[EXERCISE OBJECTIVE]
Answer these questions from the passage on Karachi below, one answer per line:
1. To which group is the bomb blast on "one day" attributed?
2. According to the report in The Washington Post, how many gallons of raw sewage and untreated industrial waste flow into the Arabian Sea from Karachi each day?
3. How many tons of solid waste are dumped into the Karachi Harbour every day?

One day there is a bomb blast attributed to the Taliban, on another day some extremist group of another stripe kills a few more people. The intervals between political killings and terror killings are small and barely noticeable. The strikes and shutdowns birthed by each collectively filling the gaps and chasms in the city’s life.

These are not the only poisons produced by Karachi. The largest city in a rapidly urbanising Pakistan (forecasted to be a majority urban country by mid-century); Karachi’s toxicity is not limited to politics.

According to a report published in The Washington Post recently, “350 million gallons of raw sewage and untreated industrial waste flows into the Arabian Sea from Karachi every single day — an amount enough to fill 530 Olympic size swimming pools”.

This dumping of the city’s excrement is not all that makes a home in the Arabian Sea, in addition to it, 8000 tons of solid waste is also dumped into the Karachi Harbour every day from the unmonitored industrial operations that operate in the metropolis.

[RECORDED INFORMATION]

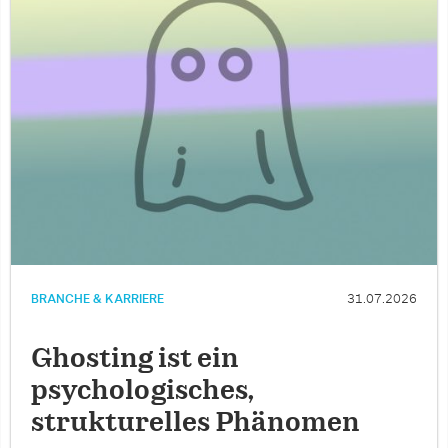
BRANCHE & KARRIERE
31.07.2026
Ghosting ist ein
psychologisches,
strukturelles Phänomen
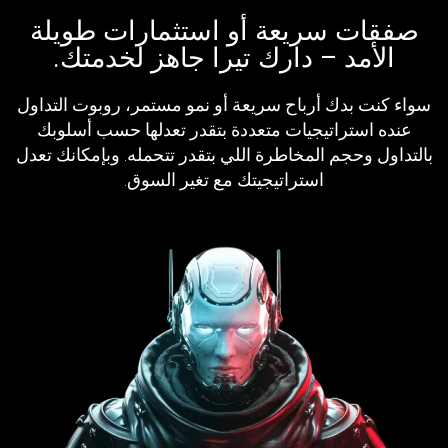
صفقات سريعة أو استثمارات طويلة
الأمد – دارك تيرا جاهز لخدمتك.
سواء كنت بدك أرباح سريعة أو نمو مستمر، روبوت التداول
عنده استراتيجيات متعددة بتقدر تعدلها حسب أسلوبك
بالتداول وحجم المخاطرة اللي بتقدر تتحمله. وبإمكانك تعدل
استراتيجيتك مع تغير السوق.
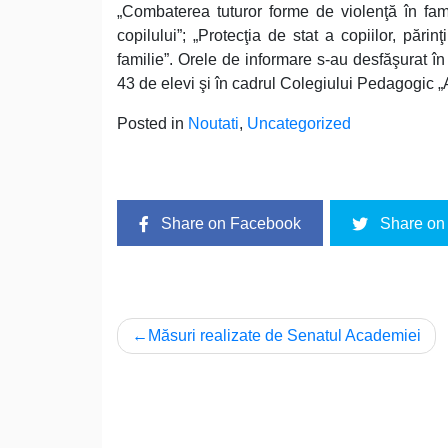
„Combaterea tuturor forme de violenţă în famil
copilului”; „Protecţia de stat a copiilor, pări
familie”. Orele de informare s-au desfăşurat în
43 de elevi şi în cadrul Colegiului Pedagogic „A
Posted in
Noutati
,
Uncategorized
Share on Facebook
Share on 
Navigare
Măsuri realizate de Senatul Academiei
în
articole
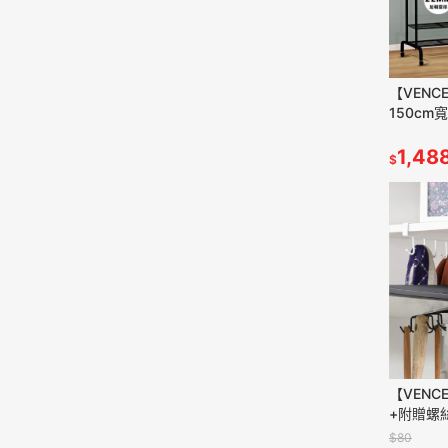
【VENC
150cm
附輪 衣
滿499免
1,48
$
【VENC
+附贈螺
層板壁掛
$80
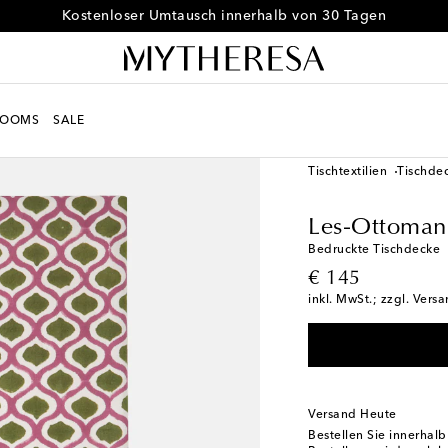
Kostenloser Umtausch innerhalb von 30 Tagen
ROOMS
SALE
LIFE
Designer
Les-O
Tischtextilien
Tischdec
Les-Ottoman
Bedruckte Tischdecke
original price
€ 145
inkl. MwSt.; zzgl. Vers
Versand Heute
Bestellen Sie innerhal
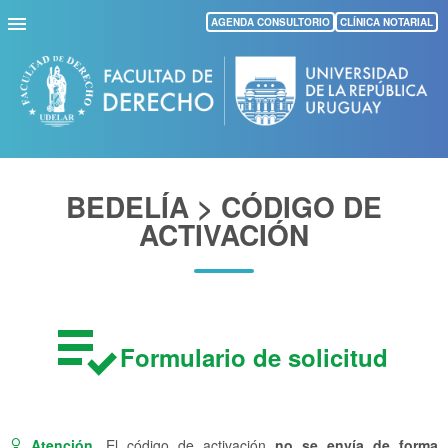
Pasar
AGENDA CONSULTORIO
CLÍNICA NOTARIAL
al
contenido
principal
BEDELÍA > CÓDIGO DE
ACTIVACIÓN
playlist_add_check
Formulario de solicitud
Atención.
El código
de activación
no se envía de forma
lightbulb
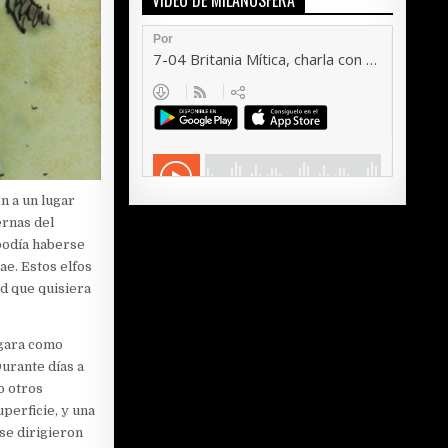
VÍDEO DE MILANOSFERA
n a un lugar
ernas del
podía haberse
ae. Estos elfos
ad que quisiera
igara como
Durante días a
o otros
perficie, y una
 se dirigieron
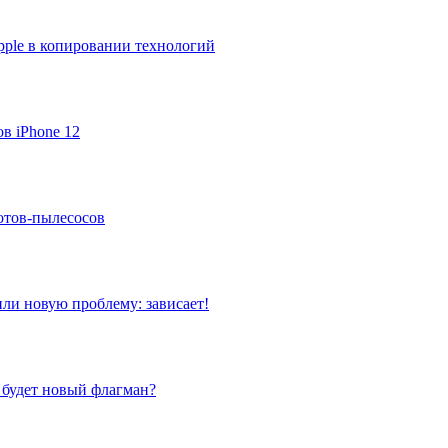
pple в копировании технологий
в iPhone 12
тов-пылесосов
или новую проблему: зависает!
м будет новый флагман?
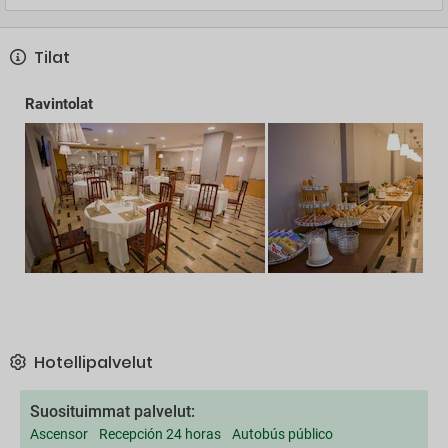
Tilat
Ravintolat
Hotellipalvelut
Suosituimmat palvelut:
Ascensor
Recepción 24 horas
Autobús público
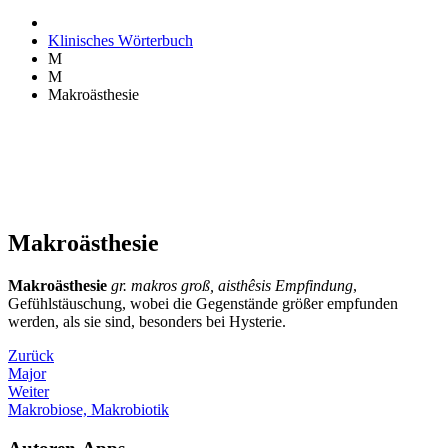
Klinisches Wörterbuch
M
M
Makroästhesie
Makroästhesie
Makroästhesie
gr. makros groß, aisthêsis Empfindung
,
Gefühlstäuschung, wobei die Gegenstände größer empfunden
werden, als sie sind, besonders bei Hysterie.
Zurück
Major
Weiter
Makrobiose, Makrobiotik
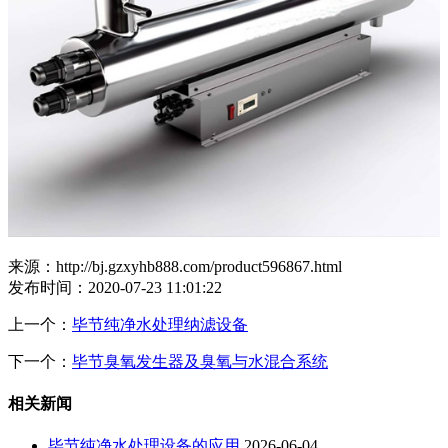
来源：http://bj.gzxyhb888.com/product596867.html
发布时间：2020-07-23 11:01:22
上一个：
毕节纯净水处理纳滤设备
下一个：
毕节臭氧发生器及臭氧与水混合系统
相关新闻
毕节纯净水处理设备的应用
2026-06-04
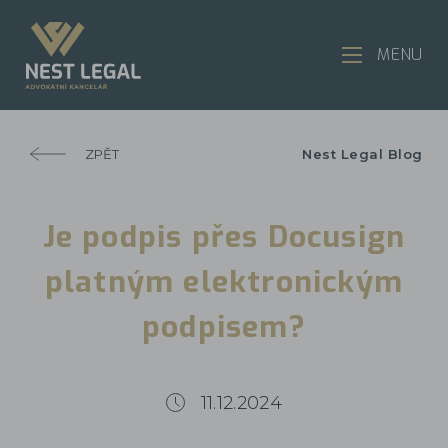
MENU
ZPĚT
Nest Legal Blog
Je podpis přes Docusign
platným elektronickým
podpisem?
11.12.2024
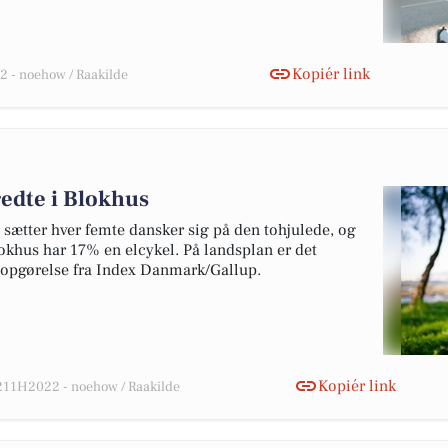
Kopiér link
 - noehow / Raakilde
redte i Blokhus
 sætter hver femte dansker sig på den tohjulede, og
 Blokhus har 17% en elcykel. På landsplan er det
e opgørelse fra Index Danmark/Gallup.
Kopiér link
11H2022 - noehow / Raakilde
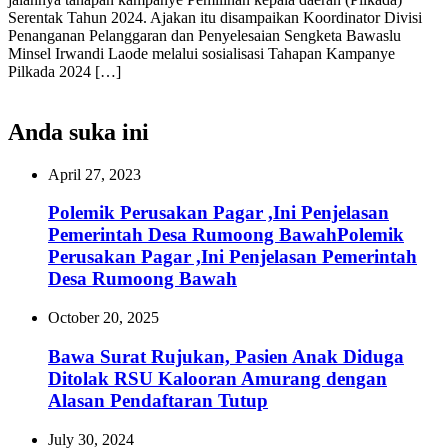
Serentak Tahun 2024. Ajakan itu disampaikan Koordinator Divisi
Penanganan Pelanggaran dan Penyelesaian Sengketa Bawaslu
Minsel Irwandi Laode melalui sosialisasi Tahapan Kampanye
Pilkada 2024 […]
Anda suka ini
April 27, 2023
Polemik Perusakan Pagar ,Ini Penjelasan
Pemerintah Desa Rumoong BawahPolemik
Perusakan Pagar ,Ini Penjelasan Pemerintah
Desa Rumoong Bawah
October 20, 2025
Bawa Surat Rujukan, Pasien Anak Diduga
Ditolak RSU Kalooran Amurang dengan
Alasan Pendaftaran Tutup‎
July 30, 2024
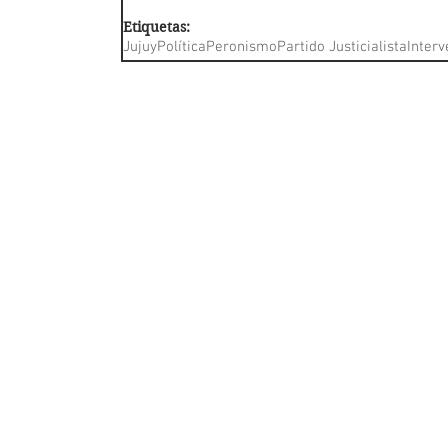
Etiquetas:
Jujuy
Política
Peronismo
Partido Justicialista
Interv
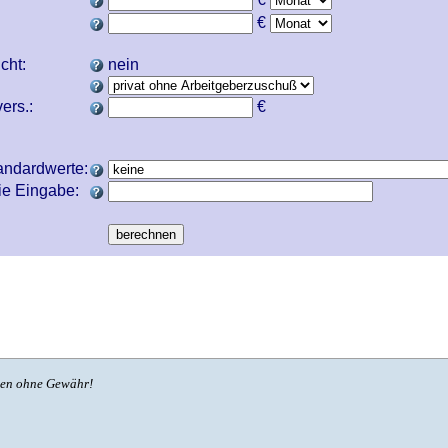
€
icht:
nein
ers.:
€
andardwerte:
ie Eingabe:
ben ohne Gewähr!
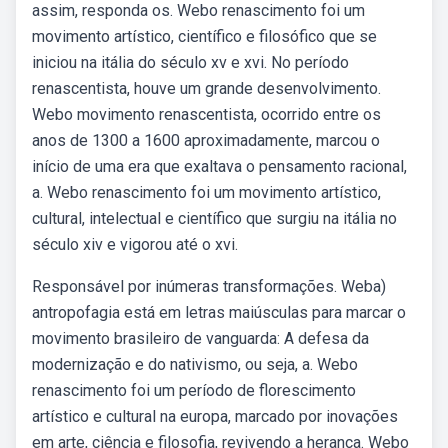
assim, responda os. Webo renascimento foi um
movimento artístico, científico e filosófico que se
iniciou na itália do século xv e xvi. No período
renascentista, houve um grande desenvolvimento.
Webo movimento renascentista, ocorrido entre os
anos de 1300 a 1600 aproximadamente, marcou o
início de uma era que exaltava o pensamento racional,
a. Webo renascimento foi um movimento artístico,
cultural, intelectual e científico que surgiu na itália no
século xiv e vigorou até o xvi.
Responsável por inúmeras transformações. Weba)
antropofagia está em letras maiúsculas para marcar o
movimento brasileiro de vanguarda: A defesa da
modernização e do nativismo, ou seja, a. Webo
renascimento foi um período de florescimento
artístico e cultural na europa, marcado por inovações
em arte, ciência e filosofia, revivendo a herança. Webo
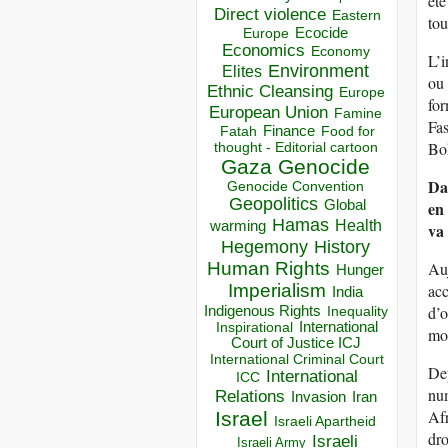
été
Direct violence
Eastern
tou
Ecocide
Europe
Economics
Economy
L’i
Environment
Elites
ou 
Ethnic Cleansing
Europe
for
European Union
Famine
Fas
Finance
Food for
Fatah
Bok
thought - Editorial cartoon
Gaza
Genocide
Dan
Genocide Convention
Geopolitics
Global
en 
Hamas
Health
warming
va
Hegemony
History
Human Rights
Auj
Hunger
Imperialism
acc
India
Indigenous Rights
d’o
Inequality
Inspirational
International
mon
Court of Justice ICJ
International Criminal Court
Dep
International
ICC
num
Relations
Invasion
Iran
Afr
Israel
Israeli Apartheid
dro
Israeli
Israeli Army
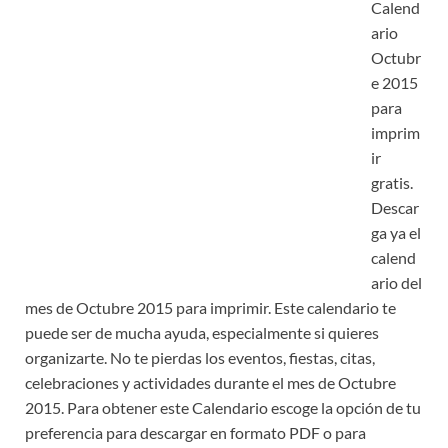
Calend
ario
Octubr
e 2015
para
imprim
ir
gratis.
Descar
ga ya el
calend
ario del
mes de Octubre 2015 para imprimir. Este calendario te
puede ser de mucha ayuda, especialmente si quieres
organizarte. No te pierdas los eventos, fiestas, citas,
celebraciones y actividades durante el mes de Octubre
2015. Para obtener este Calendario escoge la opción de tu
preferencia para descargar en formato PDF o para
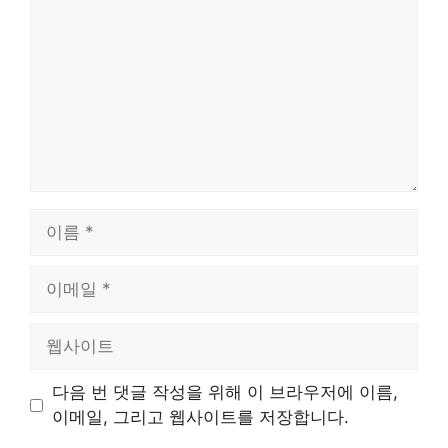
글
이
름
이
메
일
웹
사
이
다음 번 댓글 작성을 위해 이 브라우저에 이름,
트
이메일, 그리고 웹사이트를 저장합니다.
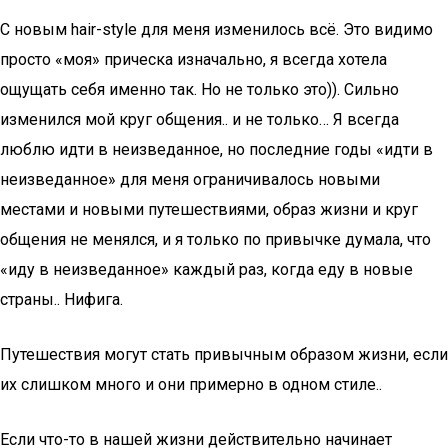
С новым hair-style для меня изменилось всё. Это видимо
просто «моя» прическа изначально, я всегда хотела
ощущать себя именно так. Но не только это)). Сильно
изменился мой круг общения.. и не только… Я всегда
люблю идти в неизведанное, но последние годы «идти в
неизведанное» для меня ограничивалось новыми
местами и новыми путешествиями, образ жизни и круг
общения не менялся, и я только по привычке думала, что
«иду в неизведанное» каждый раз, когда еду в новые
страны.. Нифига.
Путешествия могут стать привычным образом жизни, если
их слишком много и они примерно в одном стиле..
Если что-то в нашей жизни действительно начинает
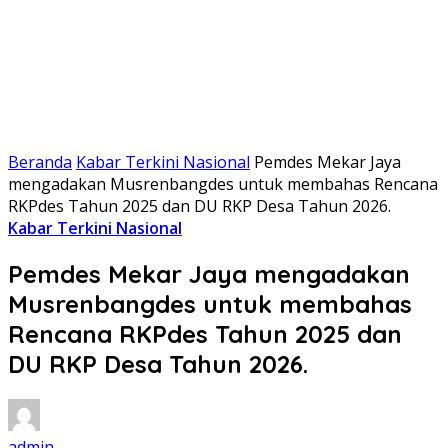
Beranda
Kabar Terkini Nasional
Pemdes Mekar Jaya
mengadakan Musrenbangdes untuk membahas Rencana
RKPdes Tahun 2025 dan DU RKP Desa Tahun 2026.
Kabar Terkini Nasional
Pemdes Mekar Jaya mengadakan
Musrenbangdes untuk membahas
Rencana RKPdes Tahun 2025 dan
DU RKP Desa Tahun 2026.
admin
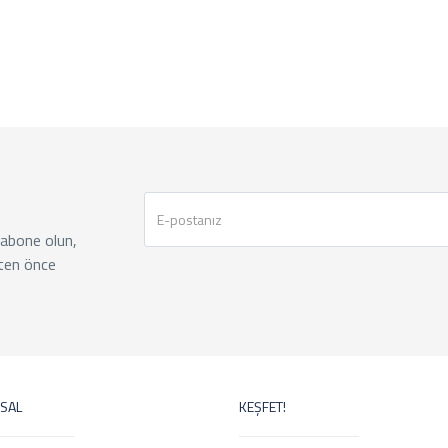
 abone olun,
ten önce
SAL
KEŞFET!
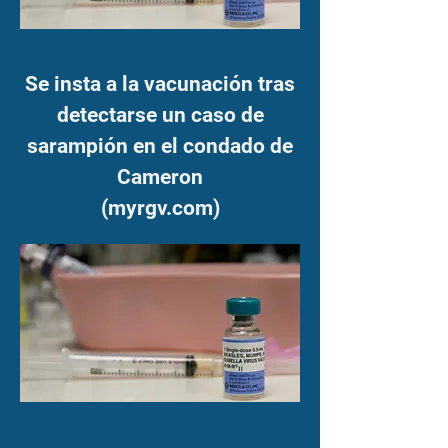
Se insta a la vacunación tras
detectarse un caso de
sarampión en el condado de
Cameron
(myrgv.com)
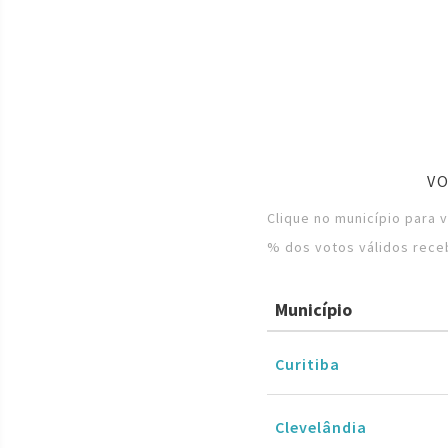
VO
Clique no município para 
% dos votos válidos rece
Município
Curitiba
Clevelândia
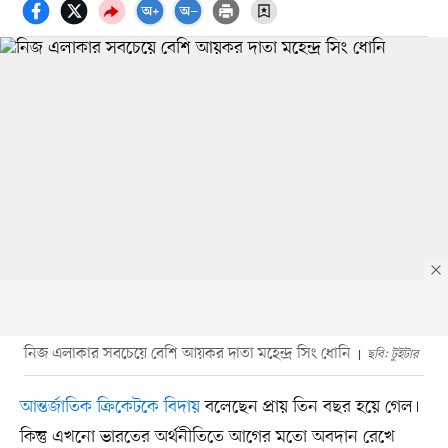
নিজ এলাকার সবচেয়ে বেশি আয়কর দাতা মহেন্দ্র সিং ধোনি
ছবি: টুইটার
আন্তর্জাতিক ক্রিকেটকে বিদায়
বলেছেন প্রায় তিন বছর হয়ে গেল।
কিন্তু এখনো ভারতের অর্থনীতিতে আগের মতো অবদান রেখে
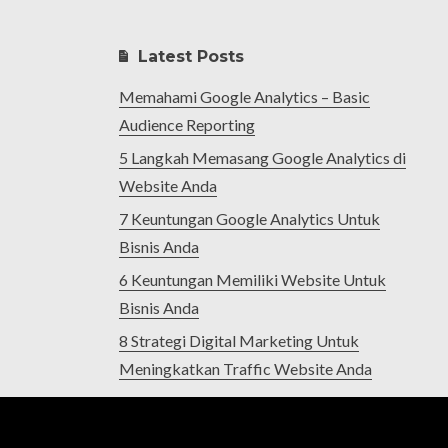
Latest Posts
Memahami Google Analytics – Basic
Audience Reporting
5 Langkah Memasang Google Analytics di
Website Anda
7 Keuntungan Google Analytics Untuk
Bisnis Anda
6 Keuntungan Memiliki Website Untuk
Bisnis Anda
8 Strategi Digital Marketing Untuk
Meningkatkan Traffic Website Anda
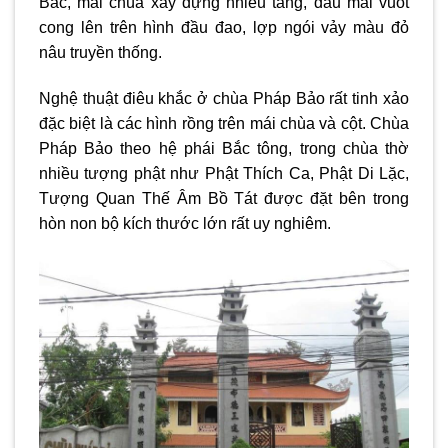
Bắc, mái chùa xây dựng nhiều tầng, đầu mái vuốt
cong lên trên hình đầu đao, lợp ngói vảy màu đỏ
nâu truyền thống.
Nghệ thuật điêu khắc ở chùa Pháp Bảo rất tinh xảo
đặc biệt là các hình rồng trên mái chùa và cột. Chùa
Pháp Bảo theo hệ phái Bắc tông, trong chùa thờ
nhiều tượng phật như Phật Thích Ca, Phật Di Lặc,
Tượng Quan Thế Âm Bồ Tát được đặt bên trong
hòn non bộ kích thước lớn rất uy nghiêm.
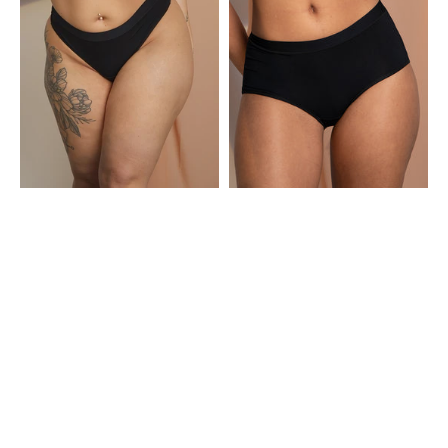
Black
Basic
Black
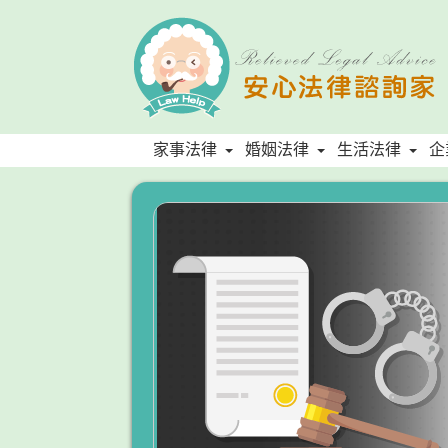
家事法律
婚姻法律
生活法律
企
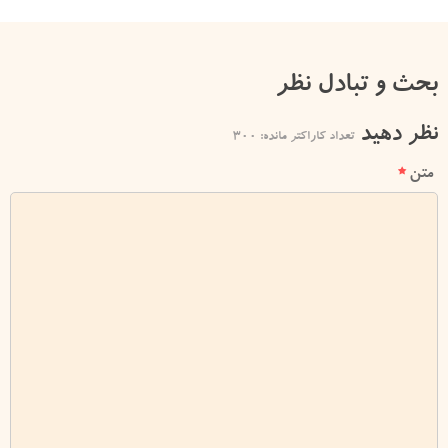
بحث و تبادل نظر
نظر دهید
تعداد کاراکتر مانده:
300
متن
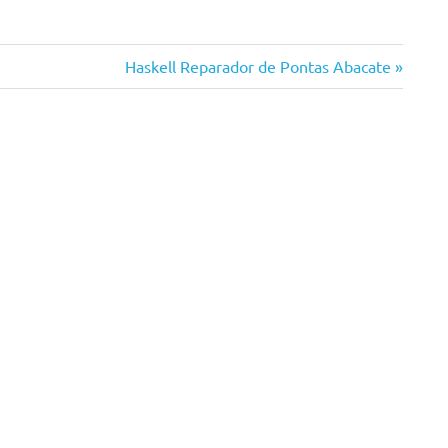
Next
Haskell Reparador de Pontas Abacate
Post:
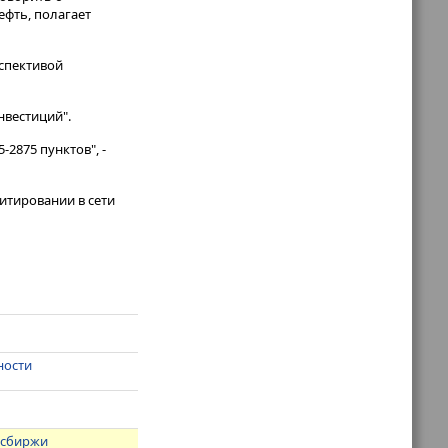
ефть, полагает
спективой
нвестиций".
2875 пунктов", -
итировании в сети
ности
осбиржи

[YOUR SOLUTION]
1. The Taliban
2. 350 million gallons
3. 8000 tons